▸ **Task directions**:
Substitute "Produkte" for every occurrence of "Artikel" in the lines below, leaving everything else as it stands. Omit the pictures from your output.

▸ **Entries provided**:
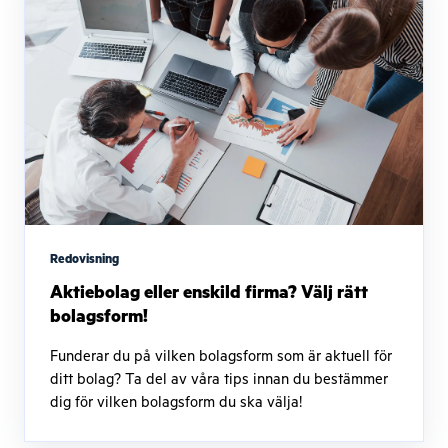
Redovisning
Aktiebolag eller enskild firma? Välj rätt
bolagsform!
Funderar du på vilken bolagsform som är aktuell för
ditt bolag? Ta del av våra tips innan du bestämmer
dig för vilken bolagsform du ska välja!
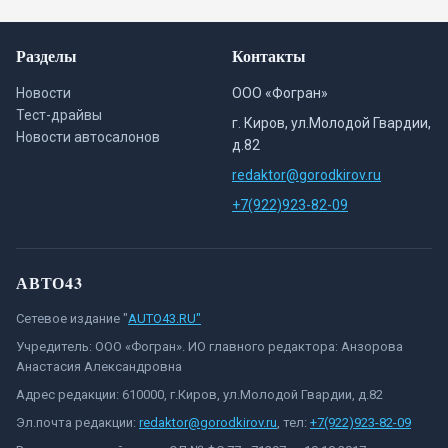
Разделы
Контакты
Новости
ООО «Фогран»
Тест-драйвы
г. Киров, ул.Молодой Гвардии,
Новости автосалонов
д.82
redaktor@gorodkirov.ru
+7(922)923-82-09
АВТО43
Сетевое издание "
AUTO43.RU"
Учредитель: ООО «Фогран». ИО главного редактора: Анзорова
Анастасия Александровна
Адрес редакции: 610000, г.Киров, ул.Молодой Гвардии, д.82
Эл.почта редакции:
redaktor@gorodkirov.ru
, тел:
+7(922)923-82-09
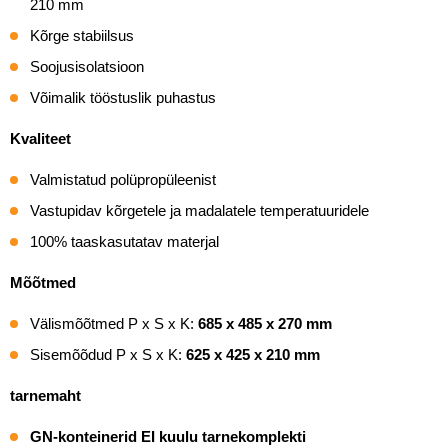
210 mm
Kõrge stabiilsus
Soojusisolatsioon
Võimalik tööstuslik puhastus
Kvaliteet
Valmistatud polüpropüleenist
Vastupidav kõrgetele ja madalatele temperatuuridele
100% taaskasutatav materjal
Mõõtmed
Välismõõtmed P x S x K:
685 x 485 x 270 mm
Sisemõõdud P x S x K:
625 x 425 x 210 mm
tarnemaht
GN-konteinerid EI kuulu tarnekomplekti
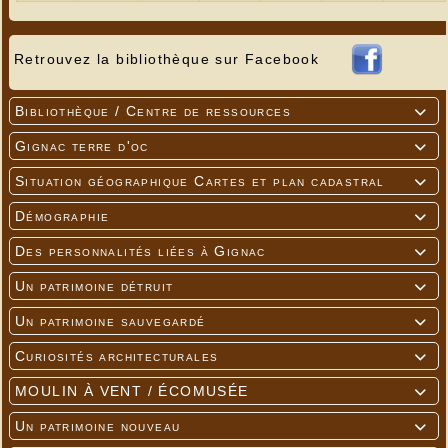
Retrouvez la bibliothèque sur Facebook
Bibliothèque / Centre de ressources

Gignac terre d'oc

Situation géographique Cartes et plan cadastral

Démographie

Des personnalités liées à Gignac

Un patrimoine détruit

Un patrimoine sauvegardé

Curiosités architecturales

MOULIN À VENT / ÉCOMUSÉE

Un patrimoine nouveau

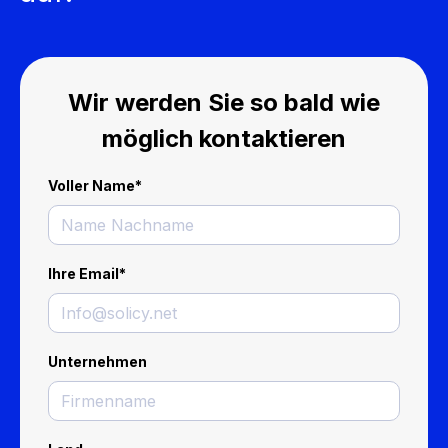
Wir werden Sie so bald wie
möglich kontaktieren
Voller Name
*
Ihre Email
*
Unternehmen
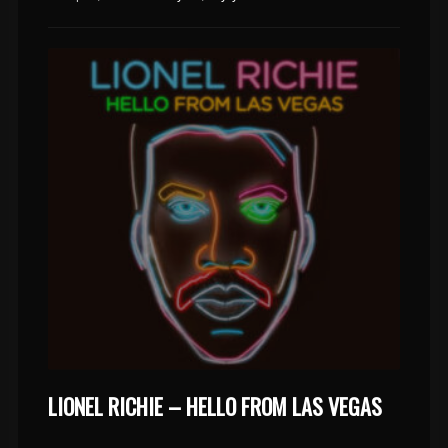
LIONEL RICHIE – HELLO FROM LAS VEGAS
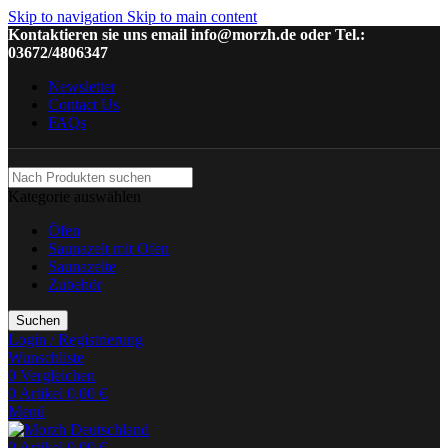
Skip to navigation
Skip to main content
Kontaktieren sie uns email info@morzh.de oder Tel.:
03672/4806347
Newsletter
Contact Us
FAQs
Kategorie auswählen
Öfen
Saunazelt mit Ofen
Saunazelte
Zubehör
Suchen
Login / Registrierung
Wunschliste
0
Vergleichen
0
Artikel
0,00
€
Menü
0
Artikel
0,00
€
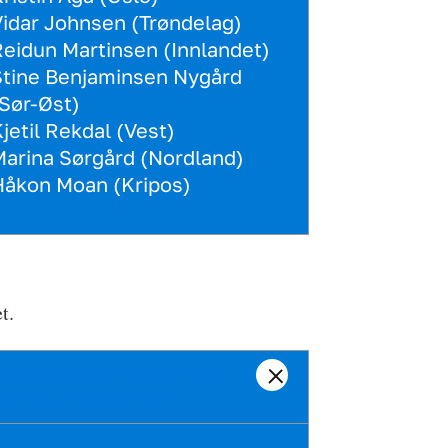
idar Johnsen (Trøndelag)
eidun Martinsen (Innlandet)
Stine Benjaminsen Nygård
Sør-Øst)
jetil Rekdal (Vest)
arina Sørgård (Nordland)
Håkon Moan (Kripos)
t.
VARAMEDLEMMER TIL PFS
FORBUNDSSTYRE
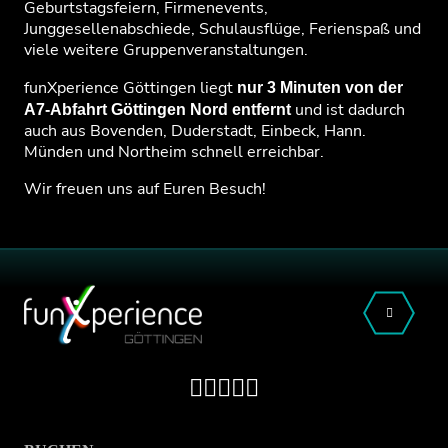
Geburtstagsfeiern, Firmenevents,
Junggesellenabschiede, Schulausflüge, Ferienspaß und
viele weitere Gruppenveranstaltungen.
funXperience Göttingen liegt
nur 3 Minuten von der
und ist dadurch
A7-Abfahrt Göttingen Nord entfernt
auch aus Bovenden, Duderstadt, Einbeck, Hann.
Münden und Northeim schnell erreichbar.
Wir freuen uns auf Euren Besuch!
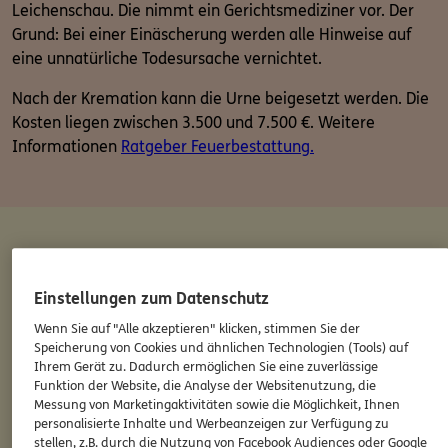
Leichenschau. Die nimmt ein Gerichtsmediziner vor. Der
Grund: Bei einer Einäscherung werden alle Hinweise auf
eine unnatürliche Todesursache vernichtet.
Nach der Kremation kann die Urne beigesetzt werden. Die
Kosten liegen zwischen 3.500 und 7.500 €. Weitere
Informationen
Ratgeber Feuerbestattung.
Baumbestattung
Einstellungen zum Datenschutz
Wenn Sie auf "Alle akzeptieren" klicken, stimmen Sie der
Bei der
Baumbestattung
wird eine biologisch abbaubare
Speicherung von Cookies und ähnlichen Technologien (Tools) auf
Ihrem Gerät zu. Dadurch ermöglichen Sie eine zuverlässige
Urne am Fuß eines Baumes beigesetzt. Baumbestattungen
Funktion der Website, die Analyse der Websitenutzung, die
können auf dem Gelände eines Friedhofs oder in einem
Messung von Marketingaktivitäten sowie die Möglichkeit, Ihnen
Bestattungswald erfolgen, z. B. in einem FriedWald® oder
personalisierte Inhalte und Werbeanzeigen zur Verfügung zu
einem RuheForst® – mit Kosten
ab 2.000 €
die
günstigste
stellen, z.B. durch die Nutzung von Facebook Audiences oder Google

▸ **Your solution**:
Redovisning
Aktiebolag eller enskild firma? Välj rätt
bolagsform!
Funderar du på vilken bolagsform som är aktuell för
ditt bolag? Ta del av våra tips innan du bestämmer
dig för vilken bolagsform du ska välja!
Разделы
Контакты
Новости
ООО «Фогран»
Тест-драйвы
г. Киров, ул.Молодой Гвардии,
Новости автосалонов
д.82
redaktor@gorodkirov.ru
+7(922)923-82-09
АВТО43
Сетевое издание "
AUTO43.RU"
Учредитель: ООО «Фогран». ИО главного редактора: Анзорова
Анастасия Александровна
Адрес редакции: 610000, г.Киров, ул.Молодой Гвардии, д.82
Эл.почта редакции:
redaktor@gorodkirov.ru
, тел:
+7(922)923-82-09
210 mm
Kõrge stabiilsus
Soojusisolatsioon
Võimalik tööstuslik puhastus
Kvaliteet
Valmistatud polüpropüleenist
Vastupidav kõrgetele ja madalatele temperatuuridele
100% taaskasutatav materjal
Mõõtmed
Välismõõtmed P x S x K:
685 x 485 x 270 mm
Sisemõõdud P x S x K:
625 x 425 x 210 mm
tarnemaht
GN-konteinerid EI kuulu tarnekomplekti
Retrouvez la bibliothèque sur Facebook
Bibliothèque / Centre de ressources

Gignac terre d'oc

Situation géographique Cartes et plan cadastral

Démographie

Des personnalités liées à Gignac

Un patrimoine détruit

Un patrimoine sauvegardé

Curiosités architecturales

MOULIN À VENT / ÉCOMUSÉE

Un patrimoine nouveau

Wir werden Sie so bald wie
möglich kontaktieren
Voller Name
*
Ihre Email
*
Unternehmen
LIONEL RICHIE – HELLO FROM LAS VEGAS
Skip to navigation
Skip to main content
Kontaktieren sie uns email info@morzh.de oder Tel.:
03672/4806347
Newsletter
Contact Us
FAQs
Kategorie auswählen
Öfen
Saunazelt mit Ofen
Saunazelte
Zubehör
Suchen
Login / Registrierung
Wunschliste
0
Vergleichen
0
Produkte
0,00
€
Menü
0
Produkte
0,00
€
idar Johnsen (Trøndelag)
eidun Martinsen (Innlandet)
Stine Benjaminsen Nygård
Sør-Øst)
jetil Rekdal (Vest)
arina Sørgård (Nordland)
Håkon Moan (Kripos)
t.
VARAMEDLEMMER TIL PFS
FORBUNDSSTYRE
Geburtstagsfeiern, Firmenevents,
Junggesellenabschiede, Schulausflüge, Ferienspaß und
viele weitere Gruppenveranstaltungen.
funXperience Göttingen liegt
nur 3 Minuten von der
und ist dadurch
A7-Abfahrt Göttingen Nord entfernt
auch aus Bovenden, Duderstadt, Einbeck, Hann.
Münden und Northeim schnell erreichbar.
Wir freuen uns auf Euren Besuch!
Leichenschau. Die nimmt ein Gerichtsmediziner vor. Der
Grund: Bei einer Einäscherung werden alle Hinweise auf
eine unnatürliche Todesursache vernichtet.
Nach der Kremation kann die Urne beigesetzt werden. Die
Kosten liegen zwischen 3.500 und 7.500 €. Weitere
Informationen
Ratgeber Feuerbestattung.
Baumbestattung
Einstellungen zum Datenschutz
Wenn Sie auf "Alle akzeptieren" klicken, stimmen Sie der
Bei der
Baumbestattung
wird eine biologisch abbaubare
Speicherung von Cookies und ähnlichen Technologien (Tools) auf
Ihrem Gerät zu. Dadurch ermöglichen Sie eine zuverlässige
Urne am Fuß eines Baumes beigesetzt. Baumbestattungen
Funktion der Website, die Analyse der Websitenutzung, die
können auf dem Gelände eines Friedhofs oder in einem
Messung von Marketingaktivitäten sowie die Möglichkeit, Ihnen
Bestattungswald erfolgen, z. B. in einem FriedWald® oder
personalisierte Inhalte und Werbeanzeigen zur Verfügung zu
einem RuheForst® – mit Kosten
ab 2.000 €
die
günstigste
stellen, z.B. durch die Nutzung von Facebook Audiences oder Google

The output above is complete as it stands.